One story flowed into another. The cousin who came to live with us when he hated boarding school and the music students who shared my bedroom when they had nowhere else to go.

There were tales of adventure encompassing volcano eruptions in Greece, marketplaces in Libya, and near-missed plane crashes, including how Mum was not even slightly concerned by any of it. She did draw a line though when she was the last AMEB examiner to work in Papua New Guinea and drove through the highlands in a locked car with a machete on the seat for protection!

Music featured in others stories, with family members reflected on her unique, eccentric, but brilliant teaching methods, such as making them sing silly songs and dance around the room. Mum’s only granddaughter recalled how, despite hating Mum’s emphasis on practicing the sections of piano piece she was worst at, she now incorporates the same technique into her work as an Occupational Therapist. 

The impact of Mum’s presence in all our lives was vivid. My brother shared how Mum’s gentle nurturing of his interest in Japanese language and culture resulted in him meeting his wife. My children noted how our home has become a reflection of my mother’s, with full encouragement for all sorts of people to visit and stay over.

Legacy rather than achievements

These stories only touch on some of what was shared about mum at her party. The point of sharing them with you is to give you a flavour of the depth of stories and how they became an integral part of a celebration shaped for who Mum is now, as well as a living record of who she has always been.  

A few of Mum’s accolades were touched on in the shared stories, but mostly people didn’t list her achievements but focused on showing her the ripple effect of the way she has lived her life on all of ours, across multiple generations. Her legacy.

Not saving our best words for a eulogy

Perhaps the most important part of Mum’s 95th birthday story circle is that we shared stories with her now. Not at her funeral. Not in hindsight. But while she could hear them and engage with them. While she could smile, laugh, interrupt with comments, and feel the love and gratitude of her impact. 

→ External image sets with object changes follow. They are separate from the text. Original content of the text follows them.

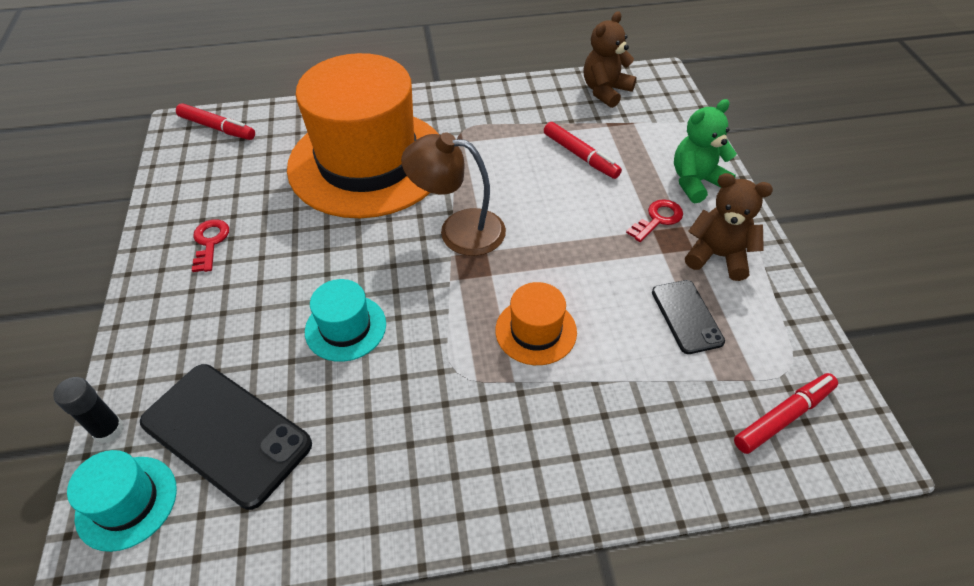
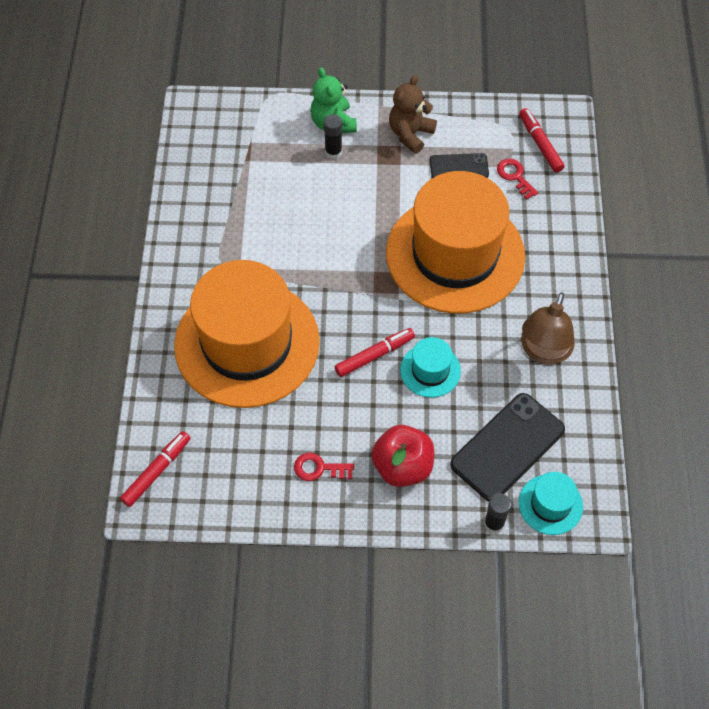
camera: 80 degrees left, 10 degrees up
(205, 318) = (402, 466): none -> red apple
(458, 230) = (347, 286): brown lamp -> brown lamp (543, 351)
(536, 331) = (455, 254): orange hat -> orange hat, size x2.43
(580, 155) = (282, 188): red marker -> red marker (374, 355)
(605, 91) = (201, 150): brown teddy bear -> none
(651, 189) = (333, 152): none -> black glue stick
(658, 219) = (366, 157): red key -> red key (515, 176)

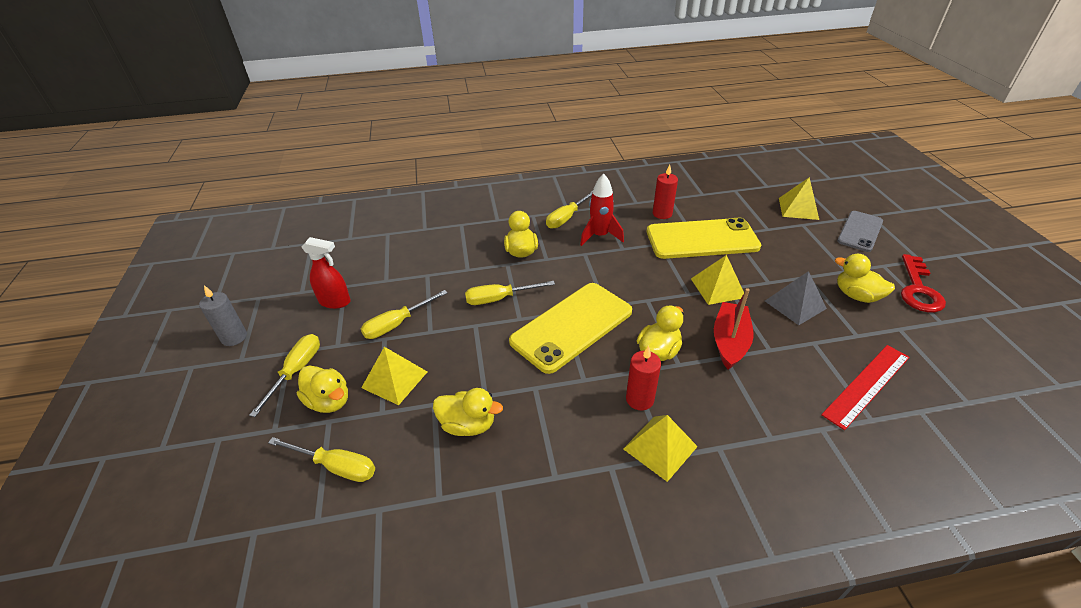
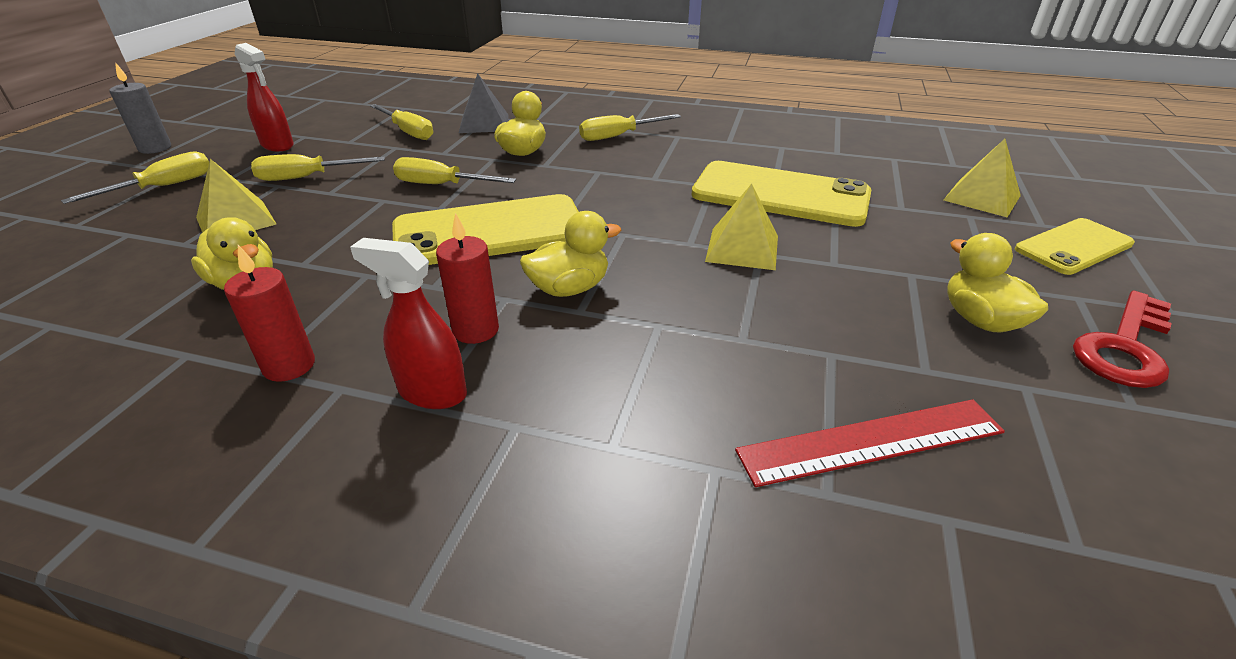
camera: 25 degrees right, 5 degrees down
(329, 401) = (152, 219): yellow duck -> none
(336, 466) = (74, 273): yellow screwdriver -> yellow screwdriver (408, 132)
(600, 236) = (639, 160): red rocket -> none
(660, 447) = (432, 392): yellow pyramid -> red spray bottle
(662, 214) = (752, 158): red candle -> red candle (289, 366)
(730, 341) = (688, 310): red boat -> none
(795, 304) = (850, 300): grey pyramid -> grey pyramid (484, 123)
(860, 231) = (1073, 247): grey phone -> yellow phone

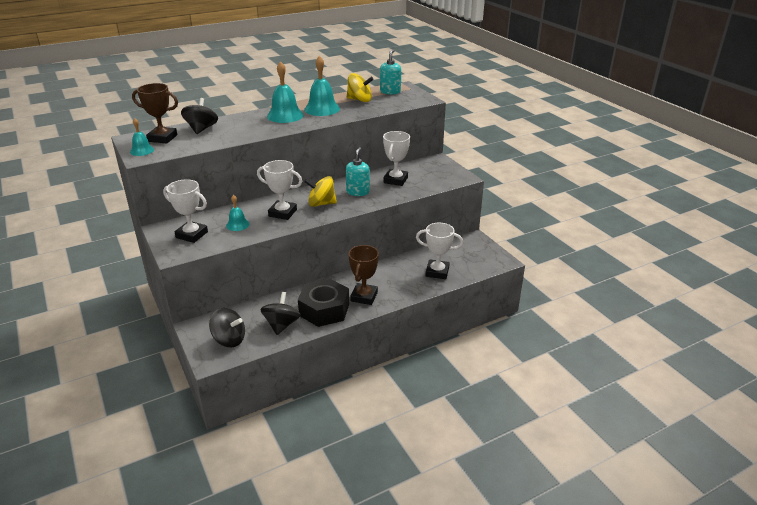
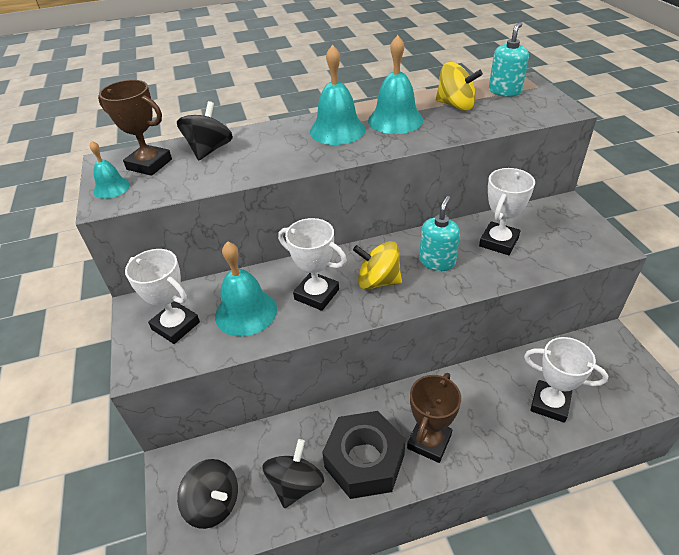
camera: 15 degrees right, 10 degrees up
(237, 225) = (246, 312): turquoise bell -> turquoise bell, size x1.76

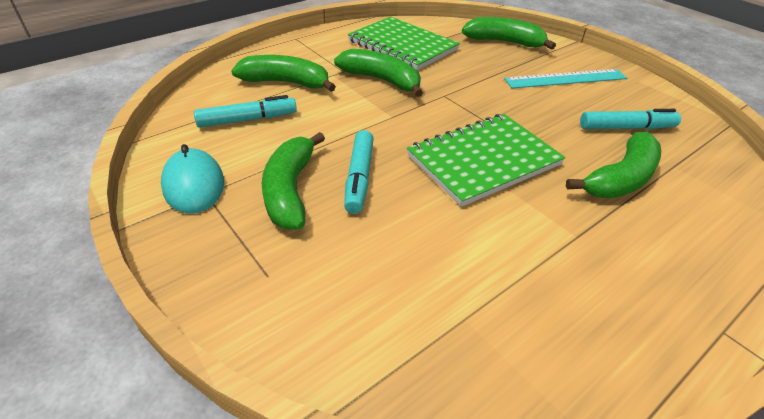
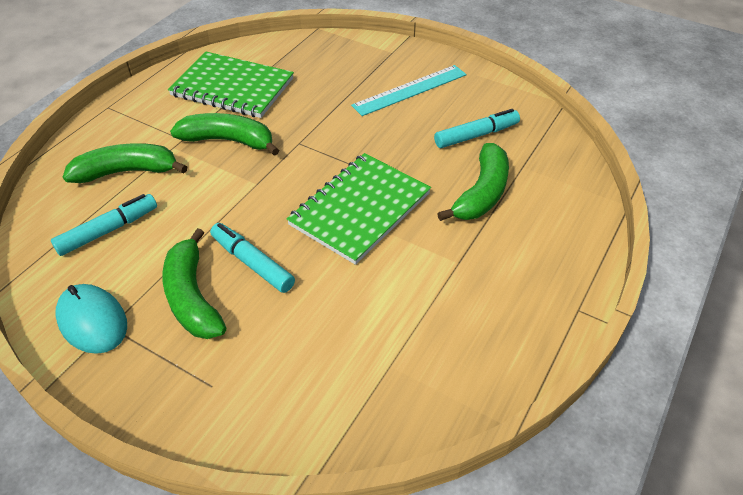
camera: 20 degrees left, 5 degrees up
(359, 177) = (252, 263): turquoise marker -> turquoise marker turned 150 degrees clockwise
(504, 42) = (338, 55): green banana -> none

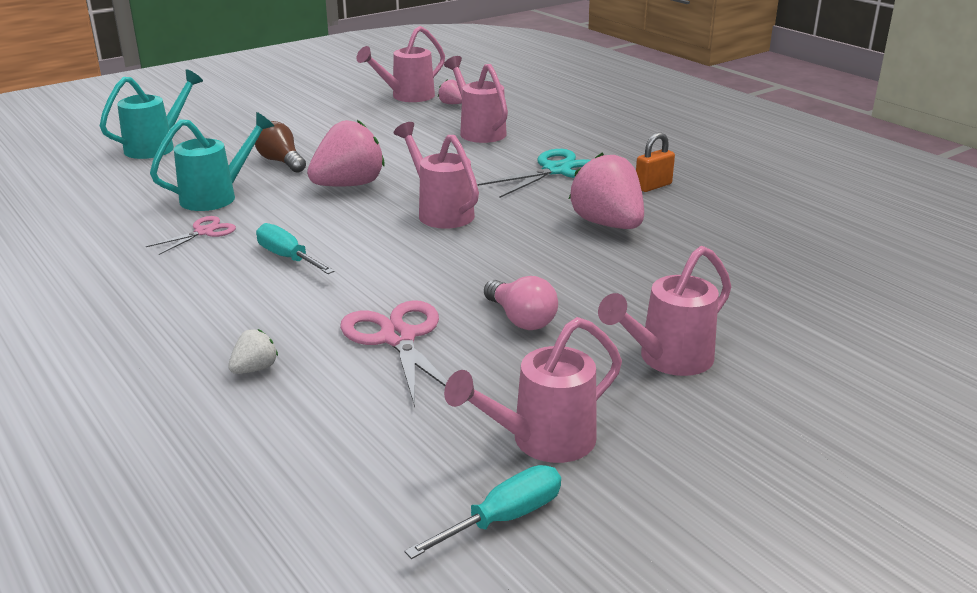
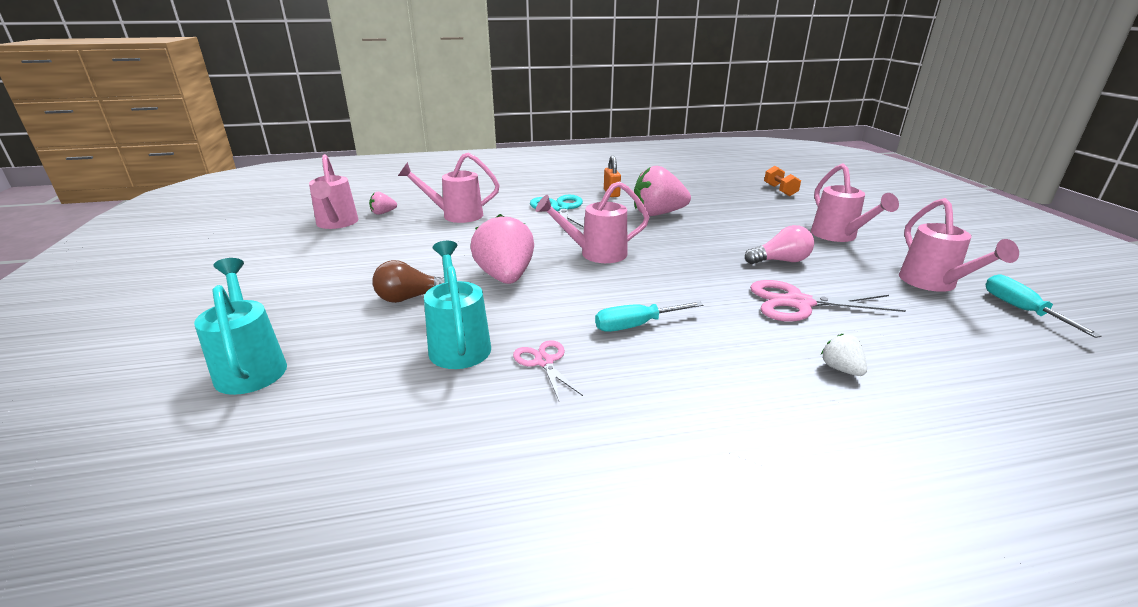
camera: 65 degrees left, 0 degrees up
(845, 299) = (780, 190): none -> orange dumbbell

The success of our story circle made me reflect on how often we get this wrong. We save the best words for eulogies. We throw big parties that feel performative, but don’t enable real connection, especially for the person being celebrated. And when it comes to celebrating older people — especially those living with dementia — we sometimes create events they end up having to endure, rather than enjoy. 

I’m so happy that I could use so much I’ve learned from Second 50 to create a beautiful moment of meaning, recognition and love for my mum.

And, as a total bonus, this very personal celebration turned out to be a massive gift for us all.